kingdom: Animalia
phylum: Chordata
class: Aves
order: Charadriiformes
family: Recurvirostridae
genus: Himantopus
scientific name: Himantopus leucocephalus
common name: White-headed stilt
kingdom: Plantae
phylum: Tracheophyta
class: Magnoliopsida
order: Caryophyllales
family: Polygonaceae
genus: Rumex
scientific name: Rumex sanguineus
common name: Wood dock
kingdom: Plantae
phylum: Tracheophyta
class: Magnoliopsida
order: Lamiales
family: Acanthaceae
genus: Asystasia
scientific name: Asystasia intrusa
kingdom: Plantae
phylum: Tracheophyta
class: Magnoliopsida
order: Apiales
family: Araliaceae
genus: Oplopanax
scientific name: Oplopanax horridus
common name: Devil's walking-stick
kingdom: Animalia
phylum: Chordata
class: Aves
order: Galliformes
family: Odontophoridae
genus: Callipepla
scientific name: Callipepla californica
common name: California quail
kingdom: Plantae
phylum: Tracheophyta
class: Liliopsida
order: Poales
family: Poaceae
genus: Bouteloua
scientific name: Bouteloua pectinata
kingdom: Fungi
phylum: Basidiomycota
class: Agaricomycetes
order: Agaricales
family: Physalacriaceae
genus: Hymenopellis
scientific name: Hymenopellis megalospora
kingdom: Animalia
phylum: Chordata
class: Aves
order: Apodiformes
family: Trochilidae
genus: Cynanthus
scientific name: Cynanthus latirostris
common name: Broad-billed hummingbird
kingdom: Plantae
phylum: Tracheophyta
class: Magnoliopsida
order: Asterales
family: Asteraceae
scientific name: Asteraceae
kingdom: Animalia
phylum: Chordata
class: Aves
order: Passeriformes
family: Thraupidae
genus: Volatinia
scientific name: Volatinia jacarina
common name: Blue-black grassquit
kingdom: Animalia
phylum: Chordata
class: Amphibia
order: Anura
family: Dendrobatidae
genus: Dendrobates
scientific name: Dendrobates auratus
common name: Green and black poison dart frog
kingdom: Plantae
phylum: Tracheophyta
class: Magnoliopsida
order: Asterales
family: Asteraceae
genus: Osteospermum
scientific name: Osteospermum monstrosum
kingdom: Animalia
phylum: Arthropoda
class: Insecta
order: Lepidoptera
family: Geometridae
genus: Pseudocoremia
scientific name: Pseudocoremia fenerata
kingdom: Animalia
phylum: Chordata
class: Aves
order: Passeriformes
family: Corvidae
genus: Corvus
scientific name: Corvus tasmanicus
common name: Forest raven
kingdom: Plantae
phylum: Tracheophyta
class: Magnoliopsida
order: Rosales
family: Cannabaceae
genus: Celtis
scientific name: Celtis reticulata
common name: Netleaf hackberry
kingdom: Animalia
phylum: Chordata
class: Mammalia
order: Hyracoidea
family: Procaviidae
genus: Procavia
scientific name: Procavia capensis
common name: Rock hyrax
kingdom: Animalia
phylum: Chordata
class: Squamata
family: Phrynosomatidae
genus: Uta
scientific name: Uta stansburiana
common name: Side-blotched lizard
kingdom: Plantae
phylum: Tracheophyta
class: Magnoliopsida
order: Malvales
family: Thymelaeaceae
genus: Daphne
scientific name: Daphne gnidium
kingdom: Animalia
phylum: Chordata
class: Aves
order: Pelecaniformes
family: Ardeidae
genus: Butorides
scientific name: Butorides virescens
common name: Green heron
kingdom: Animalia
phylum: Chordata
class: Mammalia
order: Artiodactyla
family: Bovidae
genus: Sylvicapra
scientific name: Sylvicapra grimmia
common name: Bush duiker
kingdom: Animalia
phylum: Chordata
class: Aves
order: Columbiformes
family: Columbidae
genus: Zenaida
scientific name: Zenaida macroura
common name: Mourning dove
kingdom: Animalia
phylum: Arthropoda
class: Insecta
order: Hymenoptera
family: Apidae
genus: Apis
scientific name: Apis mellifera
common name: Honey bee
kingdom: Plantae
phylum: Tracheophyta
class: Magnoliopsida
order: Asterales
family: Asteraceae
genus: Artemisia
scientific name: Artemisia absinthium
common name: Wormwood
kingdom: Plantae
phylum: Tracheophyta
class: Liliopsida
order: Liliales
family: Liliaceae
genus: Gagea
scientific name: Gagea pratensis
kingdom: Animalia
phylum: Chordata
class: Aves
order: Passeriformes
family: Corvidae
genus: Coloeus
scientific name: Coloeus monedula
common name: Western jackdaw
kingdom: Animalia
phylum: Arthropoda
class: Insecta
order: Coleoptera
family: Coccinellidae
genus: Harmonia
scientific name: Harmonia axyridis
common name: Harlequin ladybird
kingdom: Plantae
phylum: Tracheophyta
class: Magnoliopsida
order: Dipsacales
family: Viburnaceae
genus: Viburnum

━━━━━━

BRIEF: Copy every line of the records above, word for word and in the same order, from the first line to the last.

EXERCISE RESPONSE:
kingdom: Animalia
phylum: Chordata
class: Aves
order: Charadriiformes
family: Recurvirostridae
genus: Himantopus
scientific name: Himantopus leucocephalus
common name: White-headed stilt
kingdom: Plantae
phylum: Tracheophyta
class: Magnoliopsida
order: Caryophyllales
family: Polygonaceae
genus: Rumex
scientific name: Rumex sanguineus
common name: Wood dock
kingdom: Plantae
phylum: Tracheophyta
class: Magnoliopsida
order: Lamiales
family: Acanthaceae
genus: Asystasia
scientific name: Asystasia intrusa
kingdom: Plantae
phylum: Tracheophyta
class: Magnoliopsida
order: Apiales
family: Araliaceae
genus: Oplopanax
scientific name: Oplopanax horridus
common name: Devil's walking-stick
kingdom: Animalia
phylum: Chordata
class: Aves
order: Galliformes
family: Odontophoridae
genus: Callipepla
scientific name: Callipepla californica
common name: California quail
kingdom: Plantae
phylum: Tracheophyta
class: Liliopsida
order: Poales
family: Poaceae
genus: Bouteloua
scientific name: Bouteloua pectinata
kingdom: Fungi
phylum: Basidiomycota
class: Agaricomycetes
order: Agaricales
family: Physalacriaceae
genus: Hymenopellis
scientific name: Hymenopellis megalospora
kingdom: Animalia
phylum: Chordata
class: Aves
order: Apodiformes
family: Trochilidae
genus: Cynanthus
scientific name: Cynanthus latirostris
common name: Broad-billed hummingbird
kingdom: Plantae
phylum: Tracheophyta
class: Magnoliopsida
order: Asterales
family: Asteraceae
scientific name: Asteraceae
kingdom: Animalia
phylum: Chordata
class: Aves
order: Passeriformes
family: Thraupidae
genus: Volatinia
scientific name: Volatinia jacarina
common name: Blue-black grassquit
kingdom: Animalia
phylum: Chordata
class: Amphibia
order: Anura
family: Dendrobatidae
genus: Dendrobates
scientific name: Dendrobates auratus
common name: Green and black poison dart frog
kingdom: Plantae
phylum: Tracheophyta
class: Magnoliopsida
order: Asterales
family: Asteraceae
genus: Osteospermum
scientific name: Osteospermum monstrosum
kingdom: Animalia
phylum: Arthropoda
class: Insecta
order: Lepidoptera
family: Geometridae
genus: Pseudocoremia
scientific name: Pseudocoremia fenerata
kingdom: Animalia
phylum: Chordata
class: Aves
order: Passeriformes
family: Corvidae
genus: Corvus
scientific name: Corvus tasmanicus
common name: Forest raven
kingdom: Plantae
phylum: Tracheophyta
class: Magnoliopsida
order: Rosales
family: Cannabaceae
genus: Celtis
scientific name: Celtis reticulata
common name: Netleaf hackberry
kingdom: Animalia
phylum: Chordata
class: Mammalia
order: Hyracoidea
family: Procaviidae
genus: Procavia
scientific name: Procavia capensis
common name: Rock hyrax
kingdom: Animalia
phylum: Chordata
class: Squamata
family: Phrynosomatidae
genus: Uta
scientific name: Uta stansburiana
common name: Side-blotched lizard
kingdom: Plantae
phylum: Tracheophyta
class: Magnoliopsida
order: Malvales
family: Thymelaeaceae
genus: Daphne
scientific name: Daphne gnidium
kingdom: Animalia
phylum: Chordata
class: Aves
order: Pelecaniformes
family: Ardeidae
genus: Butorides
scientific name: Butorides virescens
common name: Green heron
kingdom: Animalia
phylum: Chordata
class: Mammalia
order: Artiodactyla
family: Bovidae
genus: Sylvicapra
scientific name: Sylvicapra grimmia
common name: Bush duiker
kingdom: Animalia
phylum: Chordata
class: Aves
order: Columbiformes
family: Columbidae
genus: Zenaida
scientific name: Zenaida macroura
common name: Mourning dove
kingdom: Animalia
phylum: Arthropoda
class: Insecta
order: Hymenoptera
family: Apidae
genus: Apis
scientific name: Apis mellifera
common name: Honey bee
kingdom: Plantae
phylum: Tracheophyta
class: Magnoliopsida
order: Asterales
family: Asteraceae
genus: Artemisia
scientific name: Artemisia absinthium
common name: Wormwood
kingdom: Plantae
phylum: Tracheophyta
class: Liliopsida
order: Liliales
family: Liliaceae
genus: Gagea
scientific name: Gagea pratensis
kingdom: Animalia
phylum: Chordata
class: Aves
order: Passeriformes
family: Corvidae
genus: Coloeus
scientific name: Coloeus monedula
common name: Western jackdaw
kingdom: Animalia
phylum: Arthropoda
class: Insecta
order: Coleoptera
family: Coccinellidae
genus: Harmonia
scientific name: Harmonia axyridis
common name: Harlequin ladybird
kingdom: Plantae
phylum: Tracheophyta
class: Magnoliopsida
order: Dipsacales
family: Viburnaceae
genus: Viburnum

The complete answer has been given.